I read a book that once described it well – sometimes it feels like I’m a visitor to my body. My body was taken away from me. Something that was mine and was taken through and it still hasn’t come back. There is no cure for the discomfort I sometimes get in my body. I can wrap myself in a blanket and distract myself with the TV, but it’s still there. The idea of ​​getting really intimate with someone ever after that seems ridiculous.

What they don’t tell you when you’re attacked is that afterwards, nothing seems safe, even the daily activities you’ve been doing for years. I’ve slept on my bedside table with a knife and a field hockey stick behind my bed, and yet I worry at night. I took self defense/martial arts classes to learn how to defend myself and still feel scared. I’m scared on the sidewalk, I’m scared on the tee, I’m scared whenever I’m nowhere. I panic when someone else is driving – I believe we will get into an accident. I think of all the ways I could have died and I feel the fear I did then.

Whenever I enter a room I look around to make sure I can see the people exiting and read the people in the room. I strategically sit with my back to the wall, making sure no one can follow me. I have a back up plan for my back up plan because I am always worried that something will go wrong. I turn down plans because they’re either at night or I’m worried I won’t be able to get home safely.

After everything happened, I had to take three months off from work. During that time I mostly only watched TV – I was a shell of myself and had to distract myself from what had happened. I often still choose to watch TV at home, then go and socialize with friends – it’s the safer option.

I cut myself off from the people I care about. I stopped replying to messages, and today there are people I know who contacted that I never answered. I almost didn’t tell anyone about the trial and didn’t respond if people reached out. I didn’t even talk to my parents about it. It was so painful, I had to pretend it wasn’t happening.

I will never forget the way someone looked at me for the first time back at work – a mix of surprise and pity. I will never forget how terrible I felt in that moment. It was as if he did not see me, but only saw what had happened to me. I think about that moment a lot, especially in the past few weeks as I’ve tried to navigate work and testing. I have worked very hard to show everyone that I am more than what happened to me, but I know that for some people I will always be the girl who has been raped. Shame, which shouldn’t be mine, constantly feels draped over my shoulders and I can’t seem to shake it.
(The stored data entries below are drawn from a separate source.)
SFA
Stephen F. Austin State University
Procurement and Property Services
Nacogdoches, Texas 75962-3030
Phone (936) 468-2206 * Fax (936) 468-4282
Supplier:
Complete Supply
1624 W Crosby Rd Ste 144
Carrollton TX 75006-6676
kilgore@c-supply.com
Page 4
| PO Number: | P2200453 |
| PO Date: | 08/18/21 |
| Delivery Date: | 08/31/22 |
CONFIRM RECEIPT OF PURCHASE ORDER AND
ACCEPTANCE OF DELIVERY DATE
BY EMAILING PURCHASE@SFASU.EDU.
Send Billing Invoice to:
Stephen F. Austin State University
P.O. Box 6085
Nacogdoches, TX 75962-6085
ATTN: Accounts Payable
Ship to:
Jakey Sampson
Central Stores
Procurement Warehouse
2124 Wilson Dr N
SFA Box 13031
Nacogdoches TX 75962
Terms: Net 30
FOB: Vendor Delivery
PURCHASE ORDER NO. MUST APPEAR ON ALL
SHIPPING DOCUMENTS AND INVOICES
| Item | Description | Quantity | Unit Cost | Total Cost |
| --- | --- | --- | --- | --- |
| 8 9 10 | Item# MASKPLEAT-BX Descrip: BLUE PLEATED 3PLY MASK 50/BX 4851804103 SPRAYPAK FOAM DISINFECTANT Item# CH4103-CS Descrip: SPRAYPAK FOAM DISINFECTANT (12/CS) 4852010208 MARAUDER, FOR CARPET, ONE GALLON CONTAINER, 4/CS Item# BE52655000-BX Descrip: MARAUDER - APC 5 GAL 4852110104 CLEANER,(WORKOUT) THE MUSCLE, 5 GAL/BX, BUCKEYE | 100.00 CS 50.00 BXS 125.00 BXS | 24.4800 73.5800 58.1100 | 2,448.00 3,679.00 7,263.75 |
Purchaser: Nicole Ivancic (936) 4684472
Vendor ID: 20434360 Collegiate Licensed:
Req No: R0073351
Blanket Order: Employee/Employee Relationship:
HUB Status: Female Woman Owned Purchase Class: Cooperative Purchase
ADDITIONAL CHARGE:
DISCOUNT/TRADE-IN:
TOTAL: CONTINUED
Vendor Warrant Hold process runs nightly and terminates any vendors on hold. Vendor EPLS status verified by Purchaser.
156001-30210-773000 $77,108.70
I can’t talk about what happened unless I absolutely have to. Yet it is painful and I try to focus on other things as much as I can. I try and act as if nothing happened when I’m around other people, but it keeps popping up and popping into my head again without warning. I can’t even write a full impact statement – just paragraphs and fragments of disjointed thoughts. So much damage has been done, and I still can’t talk about it, quantify it, spend time thinking about it. I don’t want to think about the things I’ve lost: a sense of lightness, the ability to be carefree, to feel like a normal person instead of someone pretending to be normal.

I’m angry all the time – angry at my family for asking how I am because I want to come with me to meetings and trial. I just want to erase this pain from everyone’s mind, because I was not the only one who got hurt. I get angry thinking about where I could have been till now, where I could have lived, who I could have met. I am annoyed that this trial has been postponed many times and now it is nearing its end only after three and a half years. It’s a horrifying chapter that I want to close with the second one that was started and I can’t. I’m angry that I had to put the pieces of my life back together and I’m angry that they don’t fit as well as they used to.

I’m trying to figure out a way to end this, but I don’t think it is. There will never be an end to the number of ways it has destroyed my life.